Shoes II: soft sunlight

This picture was taken around 6 in the afternoon. You can see that the sun is low in the sky by noticing the shadows that the trees create. I was worried that this picture would be too dark, but in the end I was happy with the final print. I started out with the same settings as the previous landscape (test strip 14) but I got a picture with way too much white! So I opened up the aperture all the way, kept the same filter and tried different times (t.s. 15) to see if it would improve. For my final print I just increased the time a bit, to 15 seconds, and I was satisfied with the contrast beween the trees and the sky, and with the reflection on the trees in the lake (print 6).

test strip 14: A:5.6; T:6 ; F:2



test strip 15: A:5.6 ; T:7 ; F:2



print 8: A:5.6 ; T:7.5. ; F:2



Shoes III: soft sunlight

This picture was taken around 6 in the afternoon. You can see that the sun is low in the sky by noticing the shadows that the trees create.
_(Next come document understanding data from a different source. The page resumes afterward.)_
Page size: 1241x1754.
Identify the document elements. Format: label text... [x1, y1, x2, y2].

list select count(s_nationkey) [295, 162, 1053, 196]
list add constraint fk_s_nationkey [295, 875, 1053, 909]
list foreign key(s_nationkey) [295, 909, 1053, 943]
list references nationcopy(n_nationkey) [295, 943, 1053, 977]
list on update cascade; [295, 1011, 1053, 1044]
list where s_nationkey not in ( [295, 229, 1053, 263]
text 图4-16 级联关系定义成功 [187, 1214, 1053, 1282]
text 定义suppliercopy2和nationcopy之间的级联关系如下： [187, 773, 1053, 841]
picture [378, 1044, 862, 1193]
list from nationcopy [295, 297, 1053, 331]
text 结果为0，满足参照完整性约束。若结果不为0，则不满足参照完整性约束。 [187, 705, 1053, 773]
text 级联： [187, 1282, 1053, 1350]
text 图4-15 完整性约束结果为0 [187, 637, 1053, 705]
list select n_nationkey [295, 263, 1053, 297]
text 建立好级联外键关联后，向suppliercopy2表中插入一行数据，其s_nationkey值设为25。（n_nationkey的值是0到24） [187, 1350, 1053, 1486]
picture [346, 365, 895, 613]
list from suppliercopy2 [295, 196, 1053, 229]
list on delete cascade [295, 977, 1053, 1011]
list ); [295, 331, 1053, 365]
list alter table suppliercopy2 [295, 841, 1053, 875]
I was worried that this picture would be too dark, but in the end I was happy with the final print. I started out with the same settings as the previous landscape (test strip 14) but I got a picture with way too much white! So I opened up the aperture all the way, kept the same filter and tried different times (t.s. 15) to see if it would improve. For my final print I just increased the time a bit, to 15 seconds, and I was satisfied with the contrast beween the trees and the sky, and with the reflection on the trees in the lake (print 6).
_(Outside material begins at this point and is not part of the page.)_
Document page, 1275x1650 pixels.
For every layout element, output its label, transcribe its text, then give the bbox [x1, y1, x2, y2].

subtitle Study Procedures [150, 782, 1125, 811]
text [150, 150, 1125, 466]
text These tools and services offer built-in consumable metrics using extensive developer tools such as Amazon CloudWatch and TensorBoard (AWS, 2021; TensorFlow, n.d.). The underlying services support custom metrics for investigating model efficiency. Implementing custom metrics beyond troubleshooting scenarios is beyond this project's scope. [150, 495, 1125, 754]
test strip 16: A:5.6 ; T:7; F:2



print 9: A:5.6 ; T:7 ; F:2






Image Bank:

http://www.yanickdery.com/

"Untitled" by Yanick Dery.
I love this picture! The lighting is perfect, making the subject more interesting and the dress more appealing. The background chosen is unusual, and therefore grabs the attention of the viewer. The model's pose is also unusual, but it gives the photograph an informal feel, not cold like many fashion photographs are. This picture spreads warmth instead, and makes the viewer curious about what the model is laughing at and pointing at.

About Yanick Dery:
Yanick Dery is a fashion and beauty photographer who has been studying art since he was 16. He has traveled all around the world and has worked for various magazines. He now has a studios in Montreal and in New York, and he now lives in New York.
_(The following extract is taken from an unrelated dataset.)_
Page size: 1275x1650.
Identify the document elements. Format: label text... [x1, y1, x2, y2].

http://www.mullerphoto.com/

"Untitled" by Michael Muller
I chose this picture because it's interesting and unique. I like how the water is perfectly in focus and the subject seems like he's in motion. Still, the focus is on the goggles, the accessory being advertised. The colors, even though blurred, make this image special and interesting.

About Michael Muller:
Michael Muller is a talented photographer who captivates viewers by using very unusual poses. His images are usually colorful and upbeat, and he has worked for numerous companies and brands, for example Speedo for this picture. He became famous at 16 with some of his snowboarding images. Since then, he has taken some extraordinary photographs that we may even be familiar with, by seeing them in magazines and advertisements.


http://www.demarchelier.net/

I chose this picture because it is clear what the artist wanted to advertise. The poses are great and the angle from which the artist took the picture makes it, again, unique and interesting. The contrast is good and the composition is capturing. I like the fact that it is black and white instead of color, like usual magazine pictures.

About Patrick Demarchelier:
Patrick Demarchelier is one of the most famous fashion photographers, born in 1943. He started his career in Paris and then moved to New York in 1975. He worked for international and luxurious companies like Tiffany's, Armani, Calvin Klein, L'Oreal, and Chanel, and photographed V.I.P.s such as Princess Diana (he was her official photographer, the only non-british photographer to ever photograph the royal family). Demarchelier worked for top magazines such as Vogue and Harper's Bazaar.